*** Opening Provided entries ***

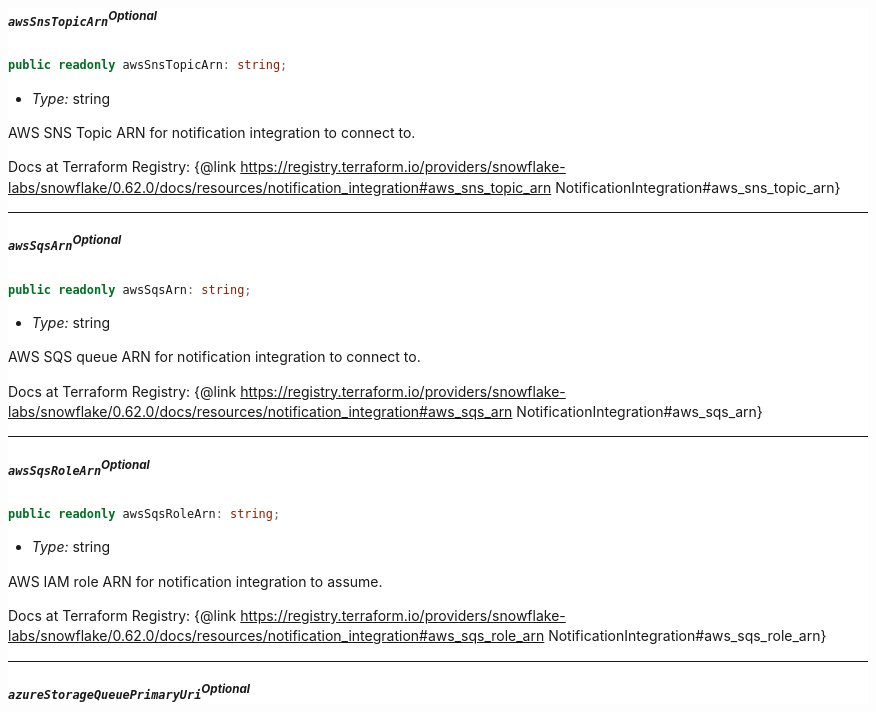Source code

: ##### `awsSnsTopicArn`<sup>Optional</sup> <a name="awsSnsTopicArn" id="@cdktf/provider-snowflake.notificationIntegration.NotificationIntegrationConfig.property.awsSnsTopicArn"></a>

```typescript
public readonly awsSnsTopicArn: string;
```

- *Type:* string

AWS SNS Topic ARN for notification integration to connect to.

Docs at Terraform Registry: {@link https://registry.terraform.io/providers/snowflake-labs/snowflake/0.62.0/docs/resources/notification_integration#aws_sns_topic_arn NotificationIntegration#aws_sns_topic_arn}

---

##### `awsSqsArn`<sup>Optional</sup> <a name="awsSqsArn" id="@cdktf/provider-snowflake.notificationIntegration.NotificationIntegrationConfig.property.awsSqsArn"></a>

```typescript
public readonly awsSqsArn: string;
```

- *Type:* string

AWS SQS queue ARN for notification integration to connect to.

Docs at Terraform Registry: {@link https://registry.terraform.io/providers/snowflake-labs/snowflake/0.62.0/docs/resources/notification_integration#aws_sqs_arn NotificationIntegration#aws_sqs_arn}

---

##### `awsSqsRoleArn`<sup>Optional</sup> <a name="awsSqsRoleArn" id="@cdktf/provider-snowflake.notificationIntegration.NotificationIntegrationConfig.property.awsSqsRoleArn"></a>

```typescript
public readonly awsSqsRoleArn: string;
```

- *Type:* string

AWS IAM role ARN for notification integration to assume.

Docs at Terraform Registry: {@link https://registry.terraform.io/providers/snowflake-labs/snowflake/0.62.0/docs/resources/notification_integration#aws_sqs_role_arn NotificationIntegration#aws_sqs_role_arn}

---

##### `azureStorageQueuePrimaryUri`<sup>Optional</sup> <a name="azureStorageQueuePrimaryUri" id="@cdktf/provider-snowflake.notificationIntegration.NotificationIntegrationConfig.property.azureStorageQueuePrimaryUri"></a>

*** Closing Provided entries ***
*** Opening Provided entries ***

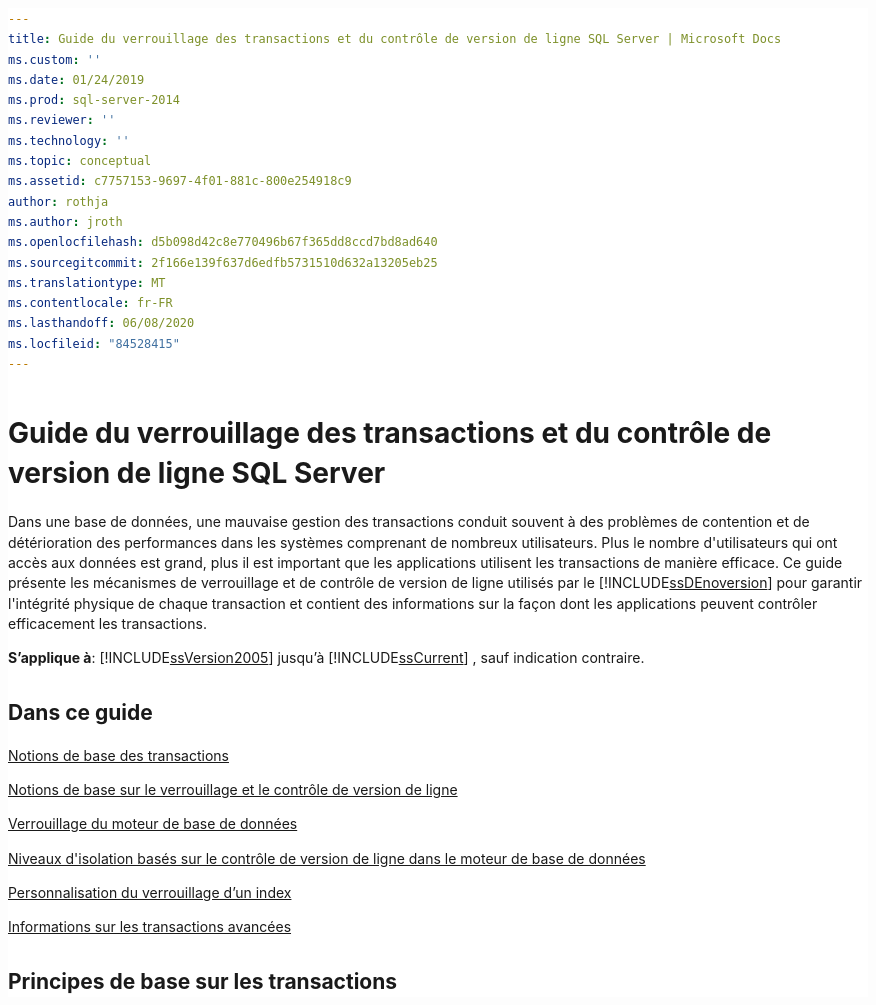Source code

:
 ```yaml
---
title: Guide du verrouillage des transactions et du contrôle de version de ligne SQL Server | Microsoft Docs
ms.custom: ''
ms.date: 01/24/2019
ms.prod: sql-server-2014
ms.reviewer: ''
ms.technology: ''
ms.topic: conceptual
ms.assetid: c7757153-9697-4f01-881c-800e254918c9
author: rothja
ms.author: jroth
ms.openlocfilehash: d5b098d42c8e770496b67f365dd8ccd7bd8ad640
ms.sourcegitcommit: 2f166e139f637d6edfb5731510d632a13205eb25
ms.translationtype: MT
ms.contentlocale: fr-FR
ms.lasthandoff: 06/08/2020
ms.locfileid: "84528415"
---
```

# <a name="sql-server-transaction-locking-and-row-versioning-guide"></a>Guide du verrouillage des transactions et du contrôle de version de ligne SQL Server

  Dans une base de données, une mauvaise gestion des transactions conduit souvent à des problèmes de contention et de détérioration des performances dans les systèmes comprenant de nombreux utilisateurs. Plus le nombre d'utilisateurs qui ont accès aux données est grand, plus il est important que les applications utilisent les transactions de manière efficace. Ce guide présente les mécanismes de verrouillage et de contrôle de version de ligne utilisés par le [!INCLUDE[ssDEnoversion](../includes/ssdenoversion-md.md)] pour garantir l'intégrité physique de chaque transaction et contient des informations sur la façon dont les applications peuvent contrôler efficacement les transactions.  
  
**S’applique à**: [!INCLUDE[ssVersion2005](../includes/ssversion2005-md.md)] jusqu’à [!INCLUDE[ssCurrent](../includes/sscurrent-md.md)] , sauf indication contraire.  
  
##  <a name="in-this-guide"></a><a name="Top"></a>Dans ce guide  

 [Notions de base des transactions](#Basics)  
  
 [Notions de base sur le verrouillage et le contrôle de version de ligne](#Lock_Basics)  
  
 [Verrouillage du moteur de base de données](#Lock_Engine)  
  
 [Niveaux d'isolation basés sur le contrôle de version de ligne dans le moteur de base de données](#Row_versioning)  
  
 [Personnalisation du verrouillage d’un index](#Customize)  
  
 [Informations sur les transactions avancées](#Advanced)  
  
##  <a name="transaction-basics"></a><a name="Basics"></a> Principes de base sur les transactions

*** Closing Provided entries ***
*** Opening Provided entries ***

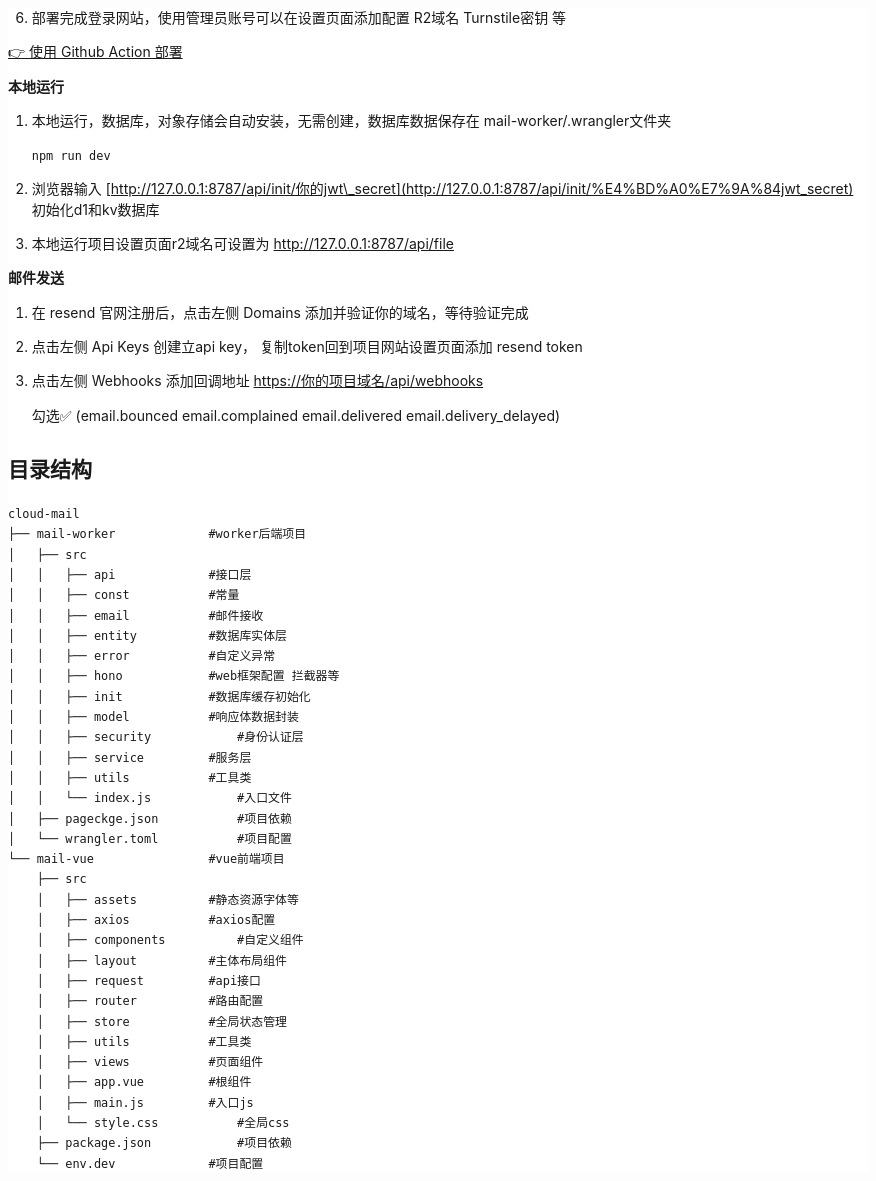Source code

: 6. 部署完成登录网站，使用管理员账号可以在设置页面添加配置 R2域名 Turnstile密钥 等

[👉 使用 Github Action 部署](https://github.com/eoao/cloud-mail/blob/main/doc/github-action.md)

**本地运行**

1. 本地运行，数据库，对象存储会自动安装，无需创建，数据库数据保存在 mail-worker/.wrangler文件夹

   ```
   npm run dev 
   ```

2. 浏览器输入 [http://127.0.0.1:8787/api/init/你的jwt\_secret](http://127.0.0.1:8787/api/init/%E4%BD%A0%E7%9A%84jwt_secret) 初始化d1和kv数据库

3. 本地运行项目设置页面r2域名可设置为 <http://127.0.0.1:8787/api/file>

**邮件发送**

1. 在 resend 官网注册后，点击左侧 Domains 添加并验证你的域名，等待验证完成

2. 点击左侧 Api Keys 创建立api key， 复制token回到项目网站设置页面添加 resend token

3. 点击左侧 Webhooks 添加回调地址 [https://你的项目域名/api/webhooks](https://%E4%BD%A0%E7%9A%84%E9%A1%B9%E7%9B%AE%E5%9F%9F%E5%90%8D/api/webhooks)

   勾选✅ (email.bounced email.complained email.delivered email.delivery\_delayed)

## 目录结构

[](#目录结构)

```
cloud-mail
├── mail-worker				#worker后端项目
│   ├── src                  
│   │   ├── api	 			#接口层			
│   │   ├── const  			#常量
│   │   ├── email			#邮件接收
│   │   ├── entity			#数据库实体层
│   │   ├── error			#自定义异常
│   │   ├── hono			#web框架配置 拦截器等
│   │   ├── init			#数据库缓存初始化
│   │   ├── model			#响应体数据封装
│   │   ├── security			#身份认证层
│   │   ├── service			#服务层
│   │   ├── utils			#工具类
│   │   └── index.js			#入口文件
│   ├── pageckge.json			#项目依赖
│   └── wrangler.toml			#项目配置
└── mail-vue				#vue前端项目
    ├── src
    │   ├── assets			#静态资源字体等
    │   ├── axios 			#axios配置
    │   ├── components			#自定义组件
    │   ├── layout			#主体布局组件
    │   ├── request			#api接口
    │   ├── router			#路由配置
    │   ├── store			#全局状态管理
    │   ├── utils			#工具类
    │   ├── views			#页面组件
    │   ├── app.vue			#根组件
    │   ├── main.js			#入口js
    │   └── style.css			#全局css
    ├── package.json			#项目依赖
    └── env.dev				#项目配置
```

*** Closing Provided entries ***

*To do*.
Scan the entries above and report the number of lines that contain the word "resources", with no added text.

*Solution to the exercise*.
3